2019年6月8日のNHKブラタモリのテーマは「銚子〜銚子はなぜ日本一の漁港になった?〜」だった。もともと海の中の小高い地形(つまり島)だった銚子は、その後、そのために太平洋に突き出す立地となり、黒潮と親潮が出会う好漁場を前面に有していたこともあって、日本一の漁港となった。日本一の漁港としての地位を築けた背景としては、漁港後背地の台地に、かつて江戸時代には干鰯場が立地し、現在は、サバなどを保存する巨大な冷凍庫を有している点、すなわち漁港に域外漁船が大量の漁獲物を持ち込んでもそれを腐らせず処理する機能を有していた点が指摘された。

 こうした銚子漁港に関する放映にともない本図録にもアクセスが増えたので、この機会にデータを久方ぶりに更新した。

 日本の漁港の水揚げ量順位は、主要漁港に対して行われている産地水産物流通調査の結果(水産物流通統計年報として公表)によってランキングされている。この調査は全国3千漁港のうち多くの水揚げ高を占める主な漁港(2017年には208漁港)の流通加工データを集計している。

 これによるとかつてはまぐろ・かつおの水揚げに特徴がある焼津漁港が日本一の水揚げを誇ることも多かったが、2011年以降は、さば、いわしなどに特徴のある銚子漁港が日本一となっている。

 焼津は水揚げ高を縮小させながらも2位を保っていたが、2017年には、釧路の水揚げが急増したため、釧路が2位、焼津が3位となっている。

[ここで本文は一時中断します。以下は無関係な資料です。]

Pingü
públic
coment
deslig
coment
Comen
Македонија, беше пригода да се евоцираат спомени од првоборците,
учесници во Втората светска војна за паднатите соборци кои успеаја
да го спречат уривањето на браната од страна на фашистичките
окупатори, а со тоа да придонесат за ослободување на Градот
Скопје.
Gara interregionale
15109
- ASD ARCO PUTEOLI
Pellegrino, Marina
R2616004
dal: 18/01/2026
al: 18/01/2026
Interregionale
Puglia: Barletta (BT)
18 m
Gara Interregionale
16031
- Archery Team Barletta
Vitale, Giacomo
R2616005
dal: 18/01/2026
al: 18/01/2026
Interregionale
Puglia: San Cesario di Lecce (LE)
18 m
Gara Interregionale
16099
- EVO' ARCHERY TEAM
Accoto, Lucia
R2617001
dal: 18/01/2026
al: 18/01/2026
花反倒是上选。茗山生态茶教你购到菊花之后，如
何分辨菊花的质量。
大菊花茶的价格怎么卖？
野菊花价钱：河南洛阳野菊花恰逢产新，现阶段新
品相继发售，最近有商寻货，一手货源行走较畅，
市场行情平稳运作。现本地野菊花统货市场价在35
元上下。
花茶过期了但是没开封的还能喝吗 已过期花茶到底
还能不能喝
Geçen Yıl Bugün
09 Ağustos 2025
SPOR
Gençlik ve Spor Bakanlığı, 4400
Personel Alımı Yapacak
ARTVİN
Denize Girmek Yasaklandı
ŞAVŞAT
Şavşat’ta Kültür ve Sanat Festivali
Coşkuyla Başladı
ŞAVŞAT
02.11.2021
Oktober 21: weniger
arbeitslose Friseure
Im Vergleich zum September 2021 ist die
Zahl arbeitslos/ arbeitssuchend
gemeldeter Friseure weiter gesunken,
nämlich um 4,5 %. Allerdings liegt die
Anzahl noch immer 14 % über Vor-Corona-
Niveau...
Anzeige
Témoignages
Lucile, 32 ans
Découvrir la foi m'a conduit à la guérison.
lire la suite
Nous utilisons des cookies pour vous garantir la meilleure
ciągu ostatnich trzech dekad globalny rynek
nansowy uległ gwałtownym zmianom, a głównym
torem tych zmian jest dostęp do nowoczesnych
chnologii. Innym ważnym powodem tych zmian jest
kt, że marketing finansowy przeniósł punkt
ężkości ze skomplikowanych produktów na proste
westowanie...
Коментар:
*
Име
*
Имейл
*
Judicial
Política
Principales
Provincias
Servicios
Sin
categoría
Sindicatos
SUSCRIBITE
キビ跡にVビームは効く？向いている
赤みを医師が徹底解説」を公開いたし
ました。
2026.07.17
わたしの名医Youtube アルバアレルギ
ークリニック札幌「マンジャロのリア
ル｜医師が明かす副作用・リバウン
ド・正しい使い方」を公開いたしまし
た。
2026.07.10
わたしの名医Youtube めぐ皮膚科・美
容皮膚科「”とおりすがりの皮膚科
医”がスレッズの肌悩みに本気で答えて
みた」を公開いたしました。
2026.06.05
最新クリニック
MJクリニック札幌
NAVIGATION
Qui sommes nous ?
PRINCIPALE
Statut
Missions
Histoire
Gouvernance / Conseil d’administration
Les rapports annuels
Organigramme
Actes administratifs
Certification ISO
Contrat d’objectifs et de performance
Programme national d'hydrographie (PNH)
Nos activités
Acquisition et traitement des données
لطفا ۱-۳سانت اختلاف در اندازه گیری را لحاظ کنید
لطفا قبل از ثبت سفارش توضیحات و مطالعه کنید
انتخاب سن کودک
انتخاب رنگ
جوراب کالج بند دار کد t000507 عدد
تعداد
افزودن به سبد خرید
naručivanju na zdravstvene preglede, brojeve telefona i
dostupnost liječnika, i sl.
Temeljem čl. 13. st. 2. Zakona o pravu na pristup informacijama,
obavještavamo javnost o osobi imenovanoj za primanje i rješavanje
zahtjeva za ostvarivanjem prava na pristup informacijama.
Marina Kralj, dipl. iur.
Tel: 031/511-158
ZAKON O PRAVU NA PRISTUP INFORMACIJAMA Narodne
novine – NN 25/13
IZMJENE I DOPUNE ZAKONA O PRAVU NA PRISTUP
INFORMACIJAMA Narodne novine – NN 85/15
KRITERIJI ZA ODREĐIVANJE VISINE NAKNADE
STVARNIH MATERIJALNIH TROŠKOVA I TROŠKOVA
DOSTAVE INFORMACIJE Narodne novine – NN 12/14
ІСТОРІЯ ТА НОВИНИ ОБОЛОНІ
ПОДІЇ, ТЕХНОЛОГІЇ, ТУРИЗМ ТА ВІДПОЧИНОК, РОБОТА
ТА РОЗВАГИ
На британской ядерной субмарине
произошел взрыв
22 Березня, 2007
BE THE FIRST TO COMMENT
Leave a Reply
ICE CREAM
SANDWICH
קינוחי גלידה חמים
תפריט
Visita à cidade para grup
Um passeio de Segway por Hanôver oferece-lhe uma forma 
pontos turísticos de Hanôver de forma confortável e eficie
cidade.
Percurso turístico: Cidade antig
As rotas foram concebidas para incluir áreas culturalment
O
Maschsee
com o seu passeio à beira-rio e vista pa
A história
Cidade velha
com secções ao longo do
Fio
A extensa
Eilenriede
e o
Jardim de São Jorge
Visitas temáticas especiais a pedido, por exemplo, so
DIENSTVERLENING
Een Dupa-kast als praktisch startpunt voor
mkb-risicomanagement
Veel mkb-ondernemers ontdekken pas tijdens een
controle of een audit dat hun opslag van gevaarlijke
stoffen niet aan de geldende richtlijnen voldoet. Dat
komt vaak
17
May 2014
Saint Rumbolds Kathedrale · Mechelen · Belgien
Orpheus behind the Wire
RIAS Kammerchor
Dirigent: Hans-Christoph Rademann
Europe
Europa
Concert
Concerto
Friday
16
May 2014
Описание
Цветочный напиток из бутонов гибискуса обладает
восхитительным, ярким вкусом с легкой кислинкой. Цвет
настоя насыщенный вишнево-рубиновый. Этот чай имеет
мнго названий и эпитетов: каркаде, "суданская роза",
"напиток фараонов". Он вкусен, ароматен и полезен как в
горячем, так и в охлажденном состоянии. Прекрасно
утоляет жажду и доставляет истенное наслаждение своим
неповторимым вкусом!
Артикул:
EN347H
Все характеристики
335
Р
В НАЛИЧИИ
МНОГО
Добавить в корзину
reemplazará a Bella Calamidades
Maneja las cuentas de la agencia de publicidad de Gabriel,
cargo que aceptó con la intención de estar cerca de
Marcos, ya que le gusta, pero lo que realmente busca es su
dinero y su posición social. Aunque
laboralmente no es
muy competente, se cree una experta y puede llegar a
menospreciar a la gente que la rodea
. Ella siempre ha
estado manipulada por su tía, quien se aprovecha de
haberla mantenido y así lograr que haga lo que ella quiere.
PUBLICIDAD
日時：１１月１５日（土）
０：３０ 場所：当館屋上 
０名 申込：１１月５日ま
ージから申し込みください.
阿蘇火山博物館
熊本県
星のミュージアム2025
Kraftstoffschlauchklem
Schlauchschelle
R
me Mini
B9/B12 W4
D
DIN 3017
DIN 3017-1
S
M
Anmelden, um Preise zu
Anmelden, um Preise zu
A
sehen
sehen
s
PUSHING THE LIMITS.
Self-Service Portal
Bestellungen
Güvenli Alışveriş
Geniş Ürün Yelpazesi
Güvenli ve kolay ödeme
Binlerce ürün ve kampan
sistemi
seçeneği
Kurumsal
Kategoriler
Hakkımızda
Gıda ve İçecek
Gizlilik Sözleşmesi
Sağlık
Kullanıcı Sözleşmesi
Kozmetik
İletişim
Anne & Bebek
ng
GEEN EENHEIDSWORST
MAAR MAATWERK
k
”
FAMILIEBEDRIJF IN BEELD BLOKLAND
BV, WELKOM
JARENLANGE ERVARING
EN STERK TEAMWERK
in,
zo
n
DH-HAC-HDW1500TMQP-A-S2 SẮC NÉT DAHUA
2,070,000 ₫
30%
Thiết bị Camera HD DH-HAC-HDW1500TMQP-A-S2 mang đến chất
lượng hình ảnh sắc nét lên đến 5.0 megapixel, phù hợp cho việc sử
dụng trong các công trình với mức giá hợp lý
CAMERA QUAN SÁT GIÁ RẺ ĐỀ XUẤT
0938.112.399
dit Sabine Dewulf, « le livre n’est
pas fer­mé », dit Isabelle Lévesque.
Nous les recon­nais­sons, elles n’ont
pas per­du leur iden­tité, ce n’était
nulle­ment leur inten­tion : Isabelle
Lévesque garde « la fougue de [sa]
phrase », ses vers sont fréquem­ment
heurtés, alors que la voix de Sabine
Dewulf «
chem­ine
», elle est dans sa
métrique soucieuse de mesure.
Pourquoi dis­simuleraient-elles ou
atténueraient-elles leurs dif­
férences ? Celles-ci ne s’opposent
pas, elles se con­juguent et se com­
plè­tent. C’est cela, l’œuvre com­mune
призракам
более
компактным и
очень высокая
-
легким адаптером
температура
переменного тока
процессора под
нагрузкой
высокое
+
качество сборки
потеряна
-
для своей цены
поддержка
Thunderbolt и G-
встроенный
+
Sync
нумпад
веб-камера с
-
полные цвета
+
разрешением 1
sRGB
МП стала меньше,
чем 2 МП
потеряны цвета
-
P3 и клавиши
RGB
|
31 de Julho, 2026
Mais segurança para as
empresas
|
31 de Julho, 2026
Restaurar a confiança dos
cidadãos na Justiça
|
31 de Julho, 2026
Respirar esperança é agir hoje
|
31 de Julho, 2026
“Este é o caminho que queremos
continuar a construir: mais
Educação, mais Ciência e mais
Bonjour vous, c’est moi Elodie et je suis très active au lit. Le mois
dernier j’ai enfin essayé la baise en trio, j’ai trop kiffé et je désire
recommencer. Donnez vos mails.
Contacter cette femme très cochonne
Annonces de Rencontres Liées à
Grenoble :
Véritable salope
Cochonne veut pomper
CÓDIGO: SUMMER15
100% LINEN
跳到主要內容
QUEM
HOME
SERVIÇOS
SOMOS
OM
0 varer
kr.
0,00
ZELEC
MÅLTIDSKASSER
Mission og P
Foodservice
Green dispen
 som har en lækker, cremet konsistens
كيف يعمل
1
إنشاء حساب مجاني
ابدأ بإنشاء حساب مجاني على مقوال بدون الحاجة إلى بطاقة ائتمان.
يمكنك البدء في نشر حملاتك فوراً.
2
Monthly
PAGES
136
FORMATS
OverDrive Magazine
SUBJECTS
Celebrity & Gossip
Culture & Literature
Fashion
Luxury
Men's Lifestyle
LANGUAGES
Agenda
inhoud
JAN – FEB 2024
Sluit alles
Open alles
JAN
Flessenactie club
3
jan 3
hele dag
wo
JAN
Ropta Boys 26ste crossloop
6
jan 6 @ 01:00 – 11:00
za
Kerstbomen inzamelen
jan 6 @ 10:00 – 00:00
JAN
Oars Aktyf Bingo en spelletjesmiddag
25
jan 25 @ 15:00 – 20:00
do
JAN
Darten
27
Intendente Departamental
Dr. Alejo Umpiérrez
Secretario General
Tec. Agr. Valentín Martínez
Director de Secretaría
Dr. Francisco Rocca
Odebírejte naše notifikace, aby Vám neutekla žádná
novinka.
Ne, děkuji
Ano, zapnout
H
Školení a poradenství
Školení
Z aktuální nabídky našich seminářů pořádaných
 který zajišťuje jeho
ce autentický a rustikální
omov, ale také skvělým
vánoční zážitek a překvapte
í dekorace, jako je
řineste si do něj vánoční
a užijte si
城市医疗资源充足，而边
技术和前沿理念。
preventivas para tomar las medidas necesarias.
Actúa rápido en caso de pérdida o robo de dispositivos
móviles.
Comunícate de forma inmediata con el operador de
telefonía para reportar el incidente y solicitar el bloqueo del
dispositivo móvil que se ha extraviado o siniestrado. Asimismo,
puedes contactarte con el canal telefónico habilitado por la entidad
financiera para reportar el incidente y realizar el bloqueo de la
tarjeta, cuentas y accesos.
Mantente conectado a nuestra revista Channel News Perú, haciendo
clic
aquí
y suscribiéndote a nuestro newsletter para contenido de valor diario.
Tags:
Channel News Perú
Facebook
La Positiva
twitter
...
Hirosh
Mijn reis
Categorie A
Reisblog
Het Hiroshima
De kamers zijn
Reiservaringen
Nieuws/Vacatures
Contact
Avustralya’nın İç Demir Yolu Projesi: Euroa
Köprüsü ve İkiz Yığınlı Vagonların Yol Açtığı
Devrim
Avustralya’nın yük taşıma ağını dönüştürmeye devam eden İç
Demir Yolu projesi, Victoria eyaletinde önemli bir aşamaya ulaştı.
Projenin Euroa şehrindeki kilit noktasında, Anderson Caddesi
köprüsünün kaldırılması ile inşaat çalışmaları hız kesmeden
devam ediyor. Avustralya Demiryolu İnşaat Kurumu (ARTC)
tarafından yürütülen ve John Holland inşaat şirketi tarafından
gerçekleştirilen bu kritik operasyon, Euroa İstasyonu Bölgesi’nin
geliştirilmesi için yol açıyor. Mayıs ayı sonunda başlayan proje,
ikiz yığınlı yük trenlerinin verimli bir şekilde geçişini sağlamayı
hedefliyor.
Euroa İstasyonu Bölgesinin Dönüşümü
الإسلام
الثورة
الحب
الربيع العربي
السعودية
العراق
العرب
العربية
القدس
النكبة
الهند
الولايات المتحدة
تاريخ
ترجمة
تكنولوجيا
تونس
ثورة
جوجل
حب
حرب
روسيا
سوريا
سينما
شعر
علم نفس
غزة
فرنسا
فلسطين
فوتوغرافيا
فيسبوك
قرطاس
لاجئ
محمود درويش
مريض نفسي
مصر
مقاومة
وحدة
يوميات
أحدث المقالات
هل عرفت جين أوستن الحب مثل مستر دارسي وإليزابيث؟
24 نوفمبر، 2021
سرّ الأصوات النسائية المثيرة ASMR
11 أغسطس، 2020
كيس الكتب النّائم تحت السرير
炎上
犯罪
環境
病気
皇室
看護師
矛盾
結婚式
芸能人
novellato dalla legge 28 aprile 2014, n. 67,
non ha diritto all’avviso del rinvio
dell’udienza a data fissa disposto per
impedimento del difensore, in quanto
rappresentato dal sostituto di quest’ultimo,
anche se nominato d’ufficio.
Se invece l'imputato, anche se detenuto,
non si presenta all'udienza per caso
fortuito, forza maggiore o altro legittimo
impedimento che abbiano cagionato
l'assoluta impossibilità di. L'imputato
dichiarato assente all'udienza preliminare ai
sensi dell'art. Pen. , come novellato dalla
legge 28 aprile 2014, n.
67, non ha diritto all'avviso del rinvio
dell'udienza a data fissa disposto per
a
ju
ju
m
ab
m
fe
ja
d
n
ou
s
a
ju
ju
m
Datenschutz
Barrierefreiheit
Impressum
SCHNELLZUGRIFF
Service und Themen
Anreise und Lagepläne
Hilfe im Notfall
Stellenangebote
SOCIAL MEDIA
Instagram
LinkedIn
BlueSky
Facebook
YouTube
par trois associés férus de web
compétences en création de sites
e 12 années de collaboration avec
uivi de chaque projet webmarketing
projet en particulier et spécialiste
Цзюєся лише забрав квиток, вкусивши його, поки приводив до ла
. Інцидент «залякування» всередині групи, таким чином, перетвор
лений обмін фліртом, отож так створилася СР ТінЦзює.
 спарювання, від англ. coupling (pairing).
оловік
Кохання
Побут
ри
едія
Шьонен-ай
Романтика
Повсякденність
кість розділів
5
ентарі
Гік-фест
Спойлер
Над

 なお、まいわしの魚介量が減少する以前の時代には(図録0670参照)、銚子、釧路、境といった漁港が1位を争っていた。

 ここで見ている水揚げ高は重量ベースの水揚げ高のデータであるが、金額ベースでは状況はやや異なる。下図に上位20漁港の水揚げ高とともに平均価格を掛け合わせた水揚げ金額を掲げた。上位5漁港は、水揚げ高では、銚子、釧路、焼津、境、石巻の順であるが、水揚げ金額では、焼津、銚子、八戸、石巻、気仙沼の順となる。日本一の漁港は水揚げ量では銚子であるが、金額では、なお、焼津である。銚子の水揚げの1kg当たり価格は99円であるが、焼津は322円であり、取り扱い魚の単価の差が大きいからこうした違いが生じるのである。

 更新前の1992〜2005年の上位漁港の水揚げ高推移については図録7400x参照。


 冒頭の地図に掲げた上位15漁港の名称を列挙すると、銚子、釧路、焼津、境、石巻、八戸、枕崎、松浦、気仙沼、長崎、紋別、奈屋浦、平内、山川、波崎である。